Best amusant, vooral als je het hardop leest. Bijvoorbeeld:
"De AdS/CFT-correspondentie verbindt deze holografie met principes van de
renormalisatiegroepentheorie en de uitkomst is een generalisatie van de fameuze
Wilson-Fisher-renormalisatiegroepentheorie die conventionele kritische toestanden
beschrijft...... De quantumkritische toestand correspondeert aan de gravitationele kant
met een ruimtetijd met een Anti-de-Sitter-metriek, wat een universum met negatieve
kosmologische constante oplevert. ... Hierdoor kunnen de stabiele toestanden van de
veldentheorie die als het ware 'geboren worden' uit de sterk wisselwerkende quantumkritische
materie in kaart gebracht worden, waarbij de gravitationele correspondent van deze
toestanden 'harige' zwarte gaten zijn die in het midden van AdS-ruimtetijd leven. " Enz, etc.

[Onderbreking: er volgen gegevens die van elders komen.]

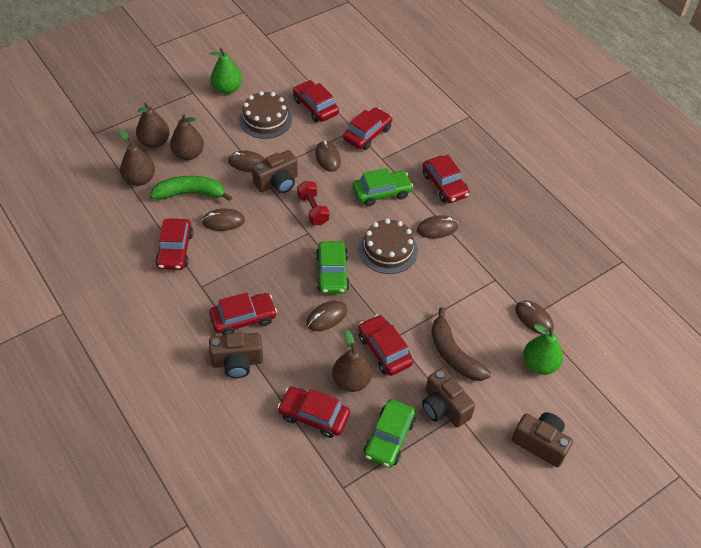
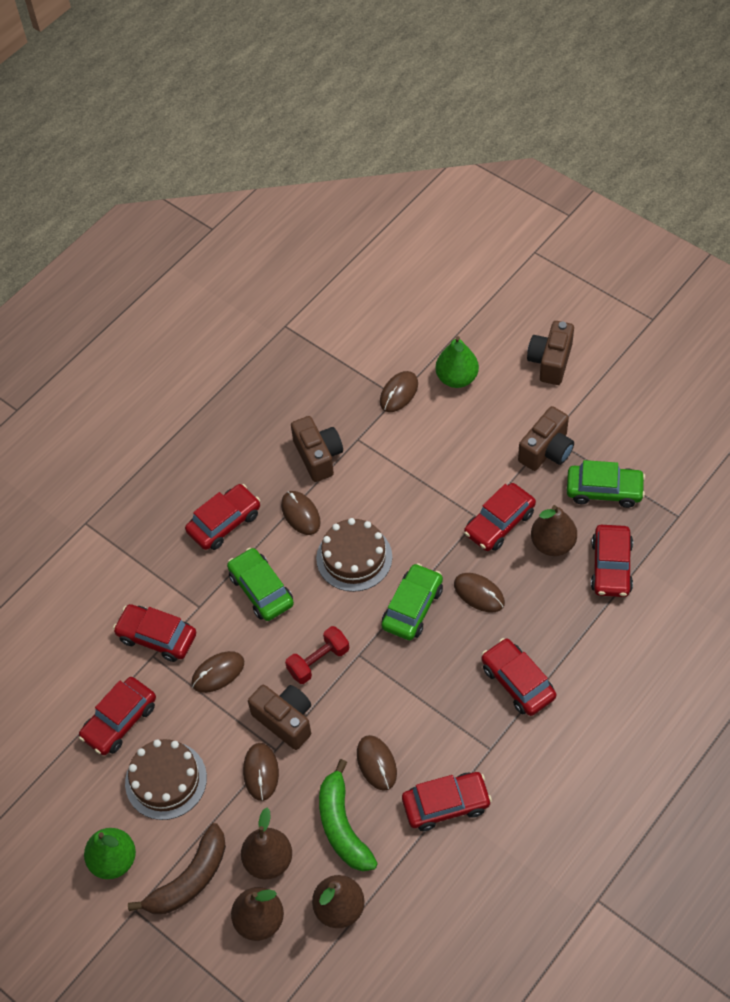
camera: 100 degrees left, 5 degrees up
(237, 362) = (579, 666): brown camera -> brown camera (318, 456)
(332, 273) = (412, 607): green car -> green car turned 45 degrees counterclockwise
(453, 354) = (476, 456): brown banana -> brown banana (189, 879)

Het lijkt wel door Sokal geschreven, maar voor de gemiddelde NTvN-lezer zoals ik, is het
onbegrijpelijk. Ik maak me zelfs sterk dat het voor de meeste redactieleden - eveneens gemiddelde
NTvN-lezers - ook niet helder is.
Dit brengt me tot de principiële vraag: Wat moet je als peet doen, tegenover een artikel van een
hooggereputeerde hoogleraar, vooral als je hemzelf om het artikel hebt gevraagd?
Zijn we alleen kritisch tegenover artikelen die we onder de pet kunnen houden en kunnen we
tegenover artikelen die ons boven de pet gaan er maar met diezelfde pet naar gooien?
In onze uitnodiging aan buitenlandse fysici om ook artikelen in het Engels voor ons blad te schrijven,
wordt met nadruk gesteld dat het echter wel 'in de NTvN-stijl' dient te gebeuren.
Met het artikel van Zaanen als precedent kunnen we daarbij misschien gewoon het peetsysteem afschaffen.